I have a dataframe like this one
df = pd.DataFrame({'A' : [['a', 'b', 'c'], ['e', 'f', 'g','g']], 'B' : [['1', '4', 'a'], ['5', 'a']]})
I would like to create another column C that will be a column of list like the others but this one will be the "union" of the others Something like this :
df = pd.DataFrame({'A' : [['a', 'b', 'c'], ['e', 'f', 'g', 'g']], 'B' : [['1', '4', 'a'], ['5', 'a']], 'C' : [['a', 'b', 'c', '1', '4', 'a'], ['e', 'f', 'g', 'g', '5', 'a']]})
But i have like hundreds of columns and C will be the "union" of these hundreds of columns i dont want to index on it like this :
df['C'] = df['A'] df['B]
And i dont want to make a for loop because the dataframe i am manipulating are too big and i want something fast
Thank you for helping
CodePudding user response:
As you have lists, you cannot vectorize the operation.

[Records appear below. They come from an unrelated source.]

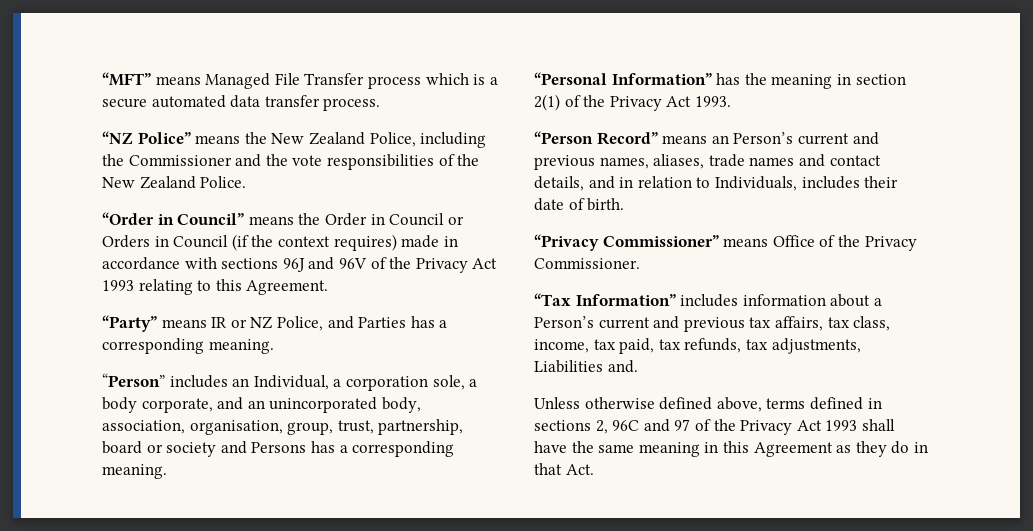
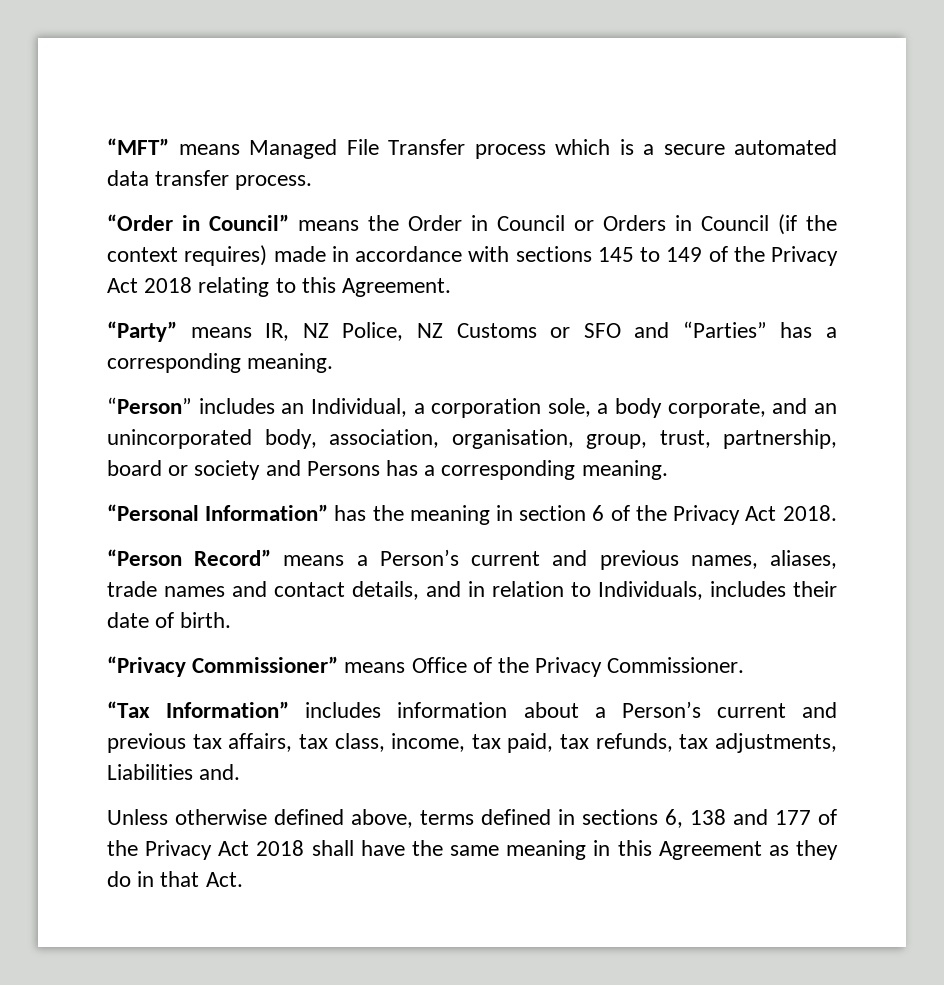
[102,131,487,148] [102,154,480,170] [102,176,247,189] // “NZ Police” means the New Zealand Police, including the Commissioner and the vote responsibilities of the New Zealand Police. -> (313, 182) none
[282,257,498,273] [102,280,134,291] 96J and 96V of the Privacy Act 1993 -> [597,246,838,266] [107,277,193,293] 145 to 149 of the Privacy Act 2018
[211,316,407,331] IR or NZ Police, and Parties -> [265,321,767,341] IR, NZ Police, NZ Customs or SFO and “Parties”
[534,94,731,111] 2(1) of the Privacy Act 1993. -> [592,505,837,525] 6 of the Privacy Act 2018.
[711,135,729,144] an -> [356,555,368,566] a
[595,419,858,435] 2, 96C and 97 of the Privacy Act 1993 -> [665,809,837,828] [107,840,305,860] 6, 138 and 177 of the Privacy Act 2018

A list comprehension might be the fastest:
from itertools import chain
df['out'] = [list(chain.from_iterable(x[1:])) for x in df.itertuples()]
Example:
A B C out
0 [a, b, c] [1, 4, a] [x, y] [a, b, c, 1, 4, a, x, y]
1 [e, f, g, g] [5, a] [z] [e, f, g, g, 5, a, z]
CodePudding user response:
As an alternative to @mozway 's answer, you could try something like this:
df = pd.DataFrame({'A': [['a', 'b', 'c'], ['e', 'f', 'g','g']], 'B' : [['1', '4', 'a'], ['5', 'a']]})
df['C'] = df.sum(axis=1).astype(str)
use 'astype' as required for list contents
CodePudding user response:
you can use the apply method
df['C']=df.apply(lambda x: [' '.join(i) for i in list(x[df.columns.to_list()])], axis=1)